-- Start DOCUMENT EXTRACT --
But this doubt of Robinson's has been found to be groundless; because Keil has shown that 'the upper skin differs from the under, the former being larger, thicker, and coarser than the latter, which is only two lines in thickness, and very tough: so that the skin would be well adapted either for the thick covering of tents or for the finer kinds of ornamental sandals.' It may be mentioned that the Jewish version in English, by Dr. Benisch, leaves the word untranslated, having tachash-skins.

Shittim wood, [ `ªtseey (H6086) shiTiym (H7848)] - plural of Shittah; acacia wood; Mimosa Nilotica (Linnaeus); Acacia vera, or Arabica (Sprengel); Al Sunt of the Arabs (acacia gummifera of botanists-from which the gum-Arabic is obtained). Stanley says, 'The wild acacia under this Arabic name everywhere represents the "Seneh" or "Senna" of the Burning Bush. A slightly different form of the tree, equally common under the name of "Tulh" or "Seyal," is the ancient "Shittah," or, as more usually expressed in the plural form, Shittim (from the tangled thickets into which its stem expands) of which the tabernacle was made-an incidental proof, it may be observed, of the antiquity of that erection, inasmuch as the acacia, though the chief growth of the desert, is very rare in Palestine' (see the note at Exodus 3:2). Acacias are still not uncommon in the neighbourhood, rising to a height of from 20 to 25 feet. The wood is thorny; very hard, very durable and hence, the Septuagint renders the words as: zula aseepta, wood not liable to rot], and when old has the colour of ebony.
-- End DOCUMENT EXTRACT --
-- Start ROWS --
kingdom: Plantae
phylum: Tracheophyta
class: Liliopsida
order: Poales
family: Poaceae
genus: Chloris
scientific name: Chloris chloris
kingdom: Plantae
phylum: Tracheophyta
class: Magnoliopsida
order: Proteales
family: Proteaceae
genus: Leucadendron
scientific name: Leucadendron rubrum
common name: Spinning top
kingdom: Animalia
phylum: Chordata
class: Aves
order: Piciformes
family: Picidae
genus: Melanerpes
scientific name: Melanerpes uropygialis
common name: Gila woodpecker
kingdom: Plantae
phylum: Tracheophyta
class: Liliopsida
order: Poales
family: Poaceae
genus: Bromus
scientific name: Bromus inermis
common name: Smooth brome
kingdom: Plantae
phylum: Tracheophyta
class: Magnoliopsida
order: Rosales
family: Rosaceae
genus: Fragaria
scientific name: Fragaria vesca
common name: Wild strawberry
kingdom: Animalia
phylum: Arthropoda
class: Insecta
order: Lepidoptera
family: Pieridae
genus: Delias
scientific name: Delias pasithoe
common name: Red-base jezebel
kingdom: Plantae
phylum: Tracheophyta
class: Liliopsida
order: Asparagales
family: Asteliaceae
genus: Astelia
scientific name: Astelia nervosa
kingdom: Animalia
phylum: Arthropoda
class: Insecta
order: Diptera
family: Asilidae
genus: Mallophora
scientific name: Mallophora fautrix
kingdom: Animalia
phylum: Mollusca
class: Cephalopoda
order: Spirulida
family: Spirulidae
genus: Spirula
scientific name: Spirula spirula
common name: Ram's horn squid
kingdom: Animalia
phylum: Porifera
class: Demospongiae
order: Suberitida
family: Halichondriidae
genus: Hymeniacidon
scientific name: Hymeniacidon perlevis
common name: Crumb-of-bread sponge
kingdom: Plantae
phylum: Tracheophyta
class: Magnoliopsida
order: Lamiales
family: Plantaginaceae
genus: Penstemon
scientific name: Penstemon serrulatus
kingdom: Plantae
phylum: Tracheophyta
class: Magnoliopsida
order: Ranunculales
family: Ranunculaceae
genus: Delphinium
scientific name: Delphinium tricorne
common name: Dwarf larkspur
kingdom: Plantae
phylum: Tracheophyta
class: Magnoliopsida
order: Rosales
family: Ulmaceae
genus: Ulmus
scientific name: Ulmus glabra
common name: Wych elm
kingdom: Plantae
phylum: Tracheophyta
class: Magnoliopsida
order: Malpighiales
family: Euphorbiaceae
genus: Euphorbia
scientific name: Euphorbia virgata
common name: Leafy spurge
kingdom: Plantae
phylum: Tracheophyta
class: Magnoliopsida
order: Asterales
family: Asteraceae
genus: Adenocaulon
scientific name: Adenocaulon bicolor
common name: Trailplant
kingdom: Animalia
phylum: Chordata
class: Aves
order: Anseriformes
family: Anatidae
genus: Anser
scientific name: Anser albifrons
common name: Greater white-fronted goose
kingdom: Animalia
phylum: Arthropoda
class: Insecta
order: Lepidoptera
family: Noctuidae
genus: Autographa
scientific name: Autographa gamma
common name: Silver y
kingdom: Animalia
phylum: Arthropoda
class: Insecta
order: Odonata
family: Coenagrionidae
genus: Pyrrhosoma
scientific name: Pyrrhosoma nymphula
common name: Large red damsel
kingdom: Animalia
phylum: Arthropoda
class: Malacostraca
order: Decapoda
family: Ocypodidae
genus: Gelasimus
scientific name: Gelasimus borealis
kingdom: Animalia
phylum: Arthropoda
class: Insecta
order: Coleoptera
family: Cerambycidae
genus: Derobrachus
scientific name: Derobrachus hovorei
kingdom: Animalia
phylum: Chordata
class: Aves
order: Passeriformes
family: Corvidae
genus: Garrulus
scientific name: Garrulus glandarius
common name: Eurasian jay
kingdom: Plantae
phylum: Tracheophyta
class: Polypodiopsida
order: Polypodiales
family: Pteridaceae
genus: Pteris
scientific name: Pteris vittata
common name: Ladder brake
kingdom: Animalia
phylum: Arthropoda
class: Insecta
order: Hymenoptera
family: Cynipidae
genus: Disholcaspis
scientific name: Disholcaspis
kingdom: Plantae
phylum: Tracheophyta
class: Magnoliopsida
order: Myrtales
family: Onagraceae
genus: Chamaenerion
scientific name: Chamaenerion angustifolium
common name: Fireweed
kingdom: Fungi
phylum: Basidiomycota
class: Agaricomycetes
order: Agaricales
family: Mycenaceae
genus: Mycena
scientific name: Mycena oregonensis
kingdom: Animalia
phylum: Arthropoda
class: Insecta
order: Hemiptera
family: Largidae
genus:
-- End ROWS --
-- REQUIREMENT --
Could you reproduce the passage from the commentary on tachash-skins and shittim wood word for word, starting at "But this doubt" and stopping after "untranslated, having tachash-skins."?

-- OUTPUT --
But this doubt of Robinson's has been found to be groundless; because Keil has shown that 'the upper skin differs from the under, the former being larger, thicker, and coarser than the latter, which is only two lines in thickness, and very tough: so that the skin would be well adapted either for the thick covering of tents or for the finer kinds of ornamental sandals.' It may be mentioned that the Jewish version in English, by Dr. Benisch, leaves the word untranslated, having tachash-skins.